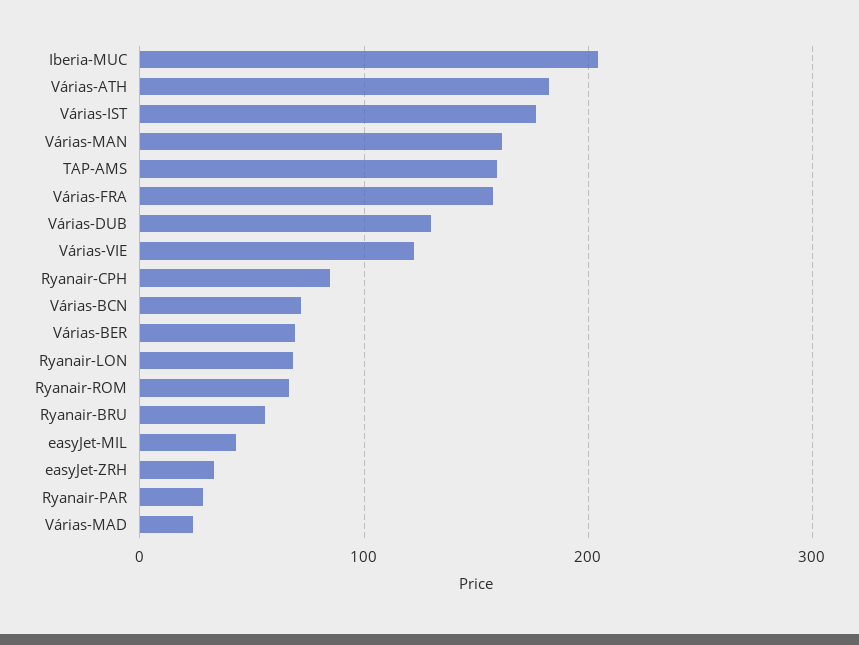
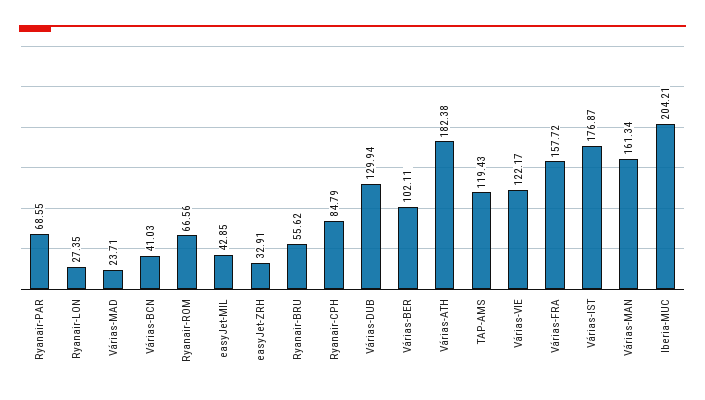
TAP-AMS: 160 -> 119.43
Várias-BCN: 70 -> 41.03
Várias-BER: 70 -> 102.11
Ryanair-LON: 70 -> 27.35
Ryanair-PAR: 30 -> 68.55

--

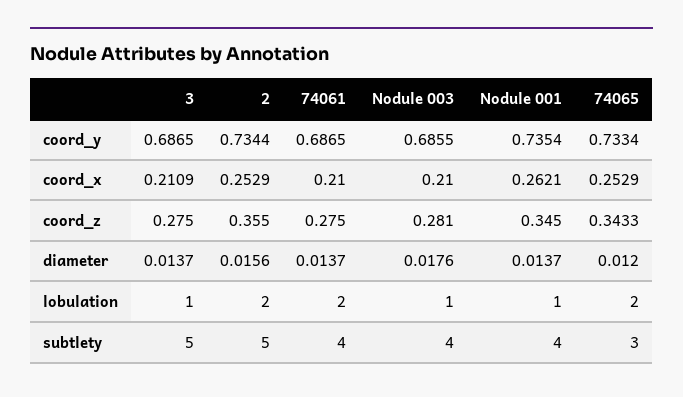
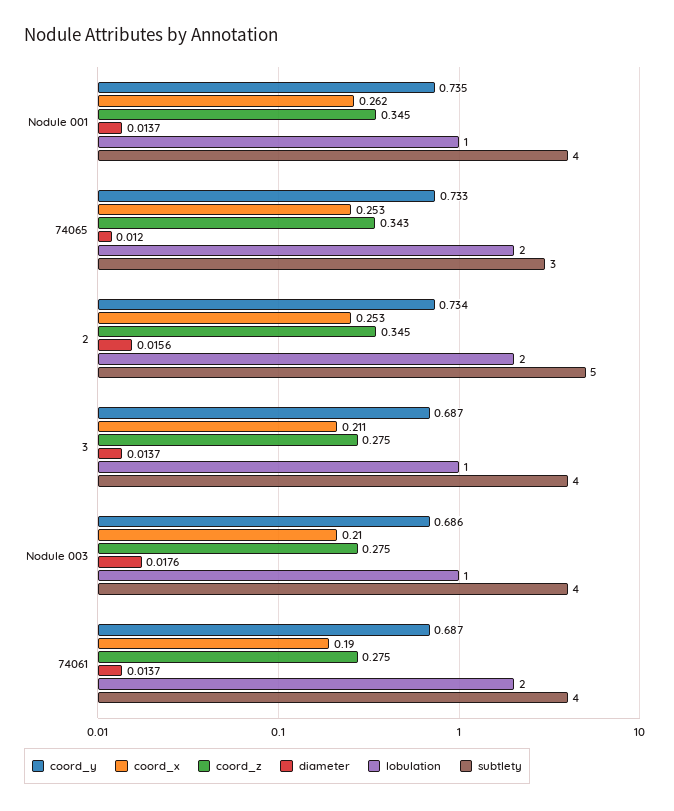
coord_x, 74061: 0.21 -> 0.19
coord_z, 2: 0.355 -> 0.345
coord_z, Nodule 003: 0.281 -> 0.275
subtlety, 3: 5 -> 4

--

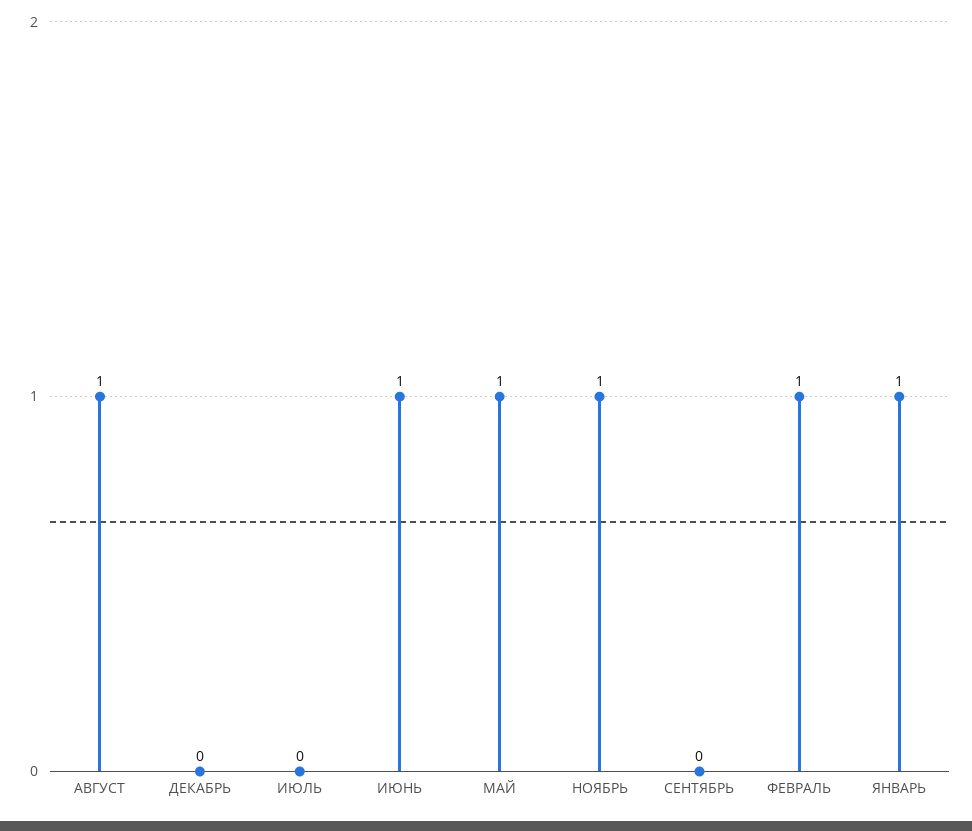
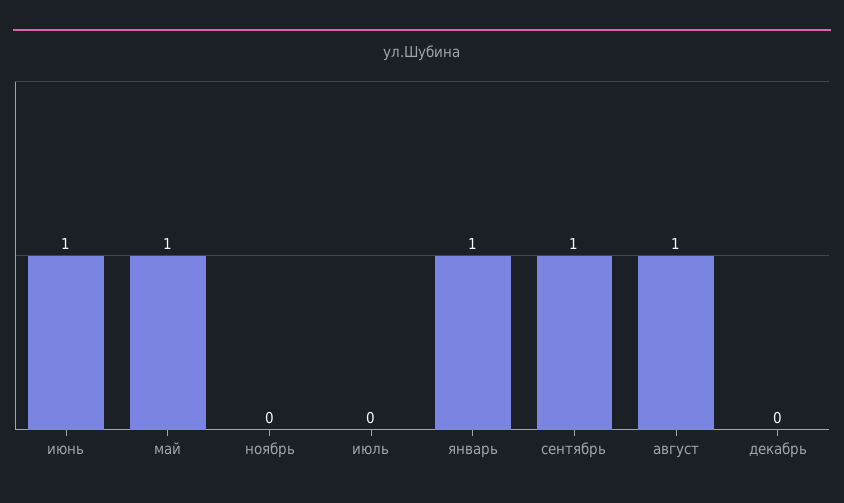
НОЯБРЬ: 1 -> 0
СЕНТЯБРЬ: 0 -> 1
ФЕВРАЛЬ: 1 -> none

* [Assignment]:
Could you return all lines from the records that include the word "Várias"?

* [Exercise answer]:
Várias-BCN: 70 -> 41.03
Várias-BER: 70 -> 102.11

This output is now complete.